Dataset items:

════

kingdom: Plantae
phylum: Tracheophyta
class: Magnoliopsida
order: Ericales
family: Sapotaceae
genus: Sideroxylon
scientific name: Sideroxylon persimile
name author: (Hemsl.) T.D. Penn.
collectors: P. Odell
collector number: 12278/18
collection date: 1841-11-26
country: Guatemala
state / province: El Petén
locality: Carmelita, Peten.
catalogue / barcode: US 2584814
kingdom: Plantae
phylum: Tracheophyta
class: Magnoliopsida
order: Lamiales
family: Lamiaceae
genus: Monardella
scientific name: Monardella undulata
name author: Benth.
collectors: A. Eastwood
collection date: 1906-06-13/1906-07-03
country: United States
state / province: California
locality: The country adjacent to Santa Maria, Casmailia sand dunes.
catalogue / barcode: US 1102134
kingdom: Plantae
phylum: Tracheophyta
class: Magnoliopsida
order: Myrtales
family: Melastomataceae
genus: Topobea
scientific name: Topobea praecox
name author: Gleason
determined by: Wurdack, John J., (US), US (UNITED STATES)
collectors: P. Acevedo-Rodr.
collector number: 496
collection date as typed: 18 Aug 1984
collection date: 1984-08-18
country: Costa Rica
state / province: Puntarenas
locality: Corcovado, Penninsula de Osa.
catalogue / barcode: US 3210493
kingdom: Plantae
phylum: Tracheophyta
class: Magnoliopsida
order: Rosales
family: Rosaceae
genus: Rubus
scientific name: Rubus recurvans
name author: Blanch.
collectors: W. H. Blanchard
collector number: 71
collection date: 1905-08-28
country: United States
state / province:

════

■ Instruction:
Transcribe every line of all the records above without changing a single character.

■ Output for this task:
kingdom: Plantae
phylum: Tracheophyta
class: Magnoliopsida
order: Ericales
family: Sapotaceae
genus: Sideroxylon
scientific name: Sideroxylon persimile
name author: (Hemsl.) T.D. Penn.
collectors: P. Odell
collector number: 12278/18
collection date: 1841-11-26
country: Guatemala
state / province: El Petén
locality: Carmelita, Peten.
catalogue / barcode: US 2584814
kingdom: Plantae
phylum: Tracheophyta
class: Magnoliopsida
order: Lamiales
family: Lamiaceae
genus: Monardella
scientific name: Monardella undulata
name author: Benth.
collectors: A. Eastwood
collection date: 1906-06-13/1906-07-03
country: United States
state / province: California
locality: The country adjacent to Santa Maria, Casmailia sand dunes.
catalogue / barcode: US 1102134
kingdom: Plantae
phylum: Tracheophyta
class: Magnoliopsida
order: Myrtales
family: Melastomataceae
genus: Topobea
scientific name: Topobea praecox
name author: Gleason
determined by: Wurdack, John J., (US), US (UNITED STATES)
collectors: P. Acevedo-Rodr.
collector number: 496
collection date as typed: 18 Aug 1984
collection date: 1984-08-18
country: Costa Rica
state / province: Puntarenas
locality: Corcovado, Penninsula de Osa.
catalogue / barcode: US 3210493
kingdom: Plantae
phylum: Tracheophyta
class: Magnoliopsida
order: Rosales
family: Rosaceae
genus: Rubus
scientific name: Rubus recurvans
name author: Blanch.
collectors: W. H. Blanchard
collector number: 71
collection date: 1905-08-28
country: United States
state / province:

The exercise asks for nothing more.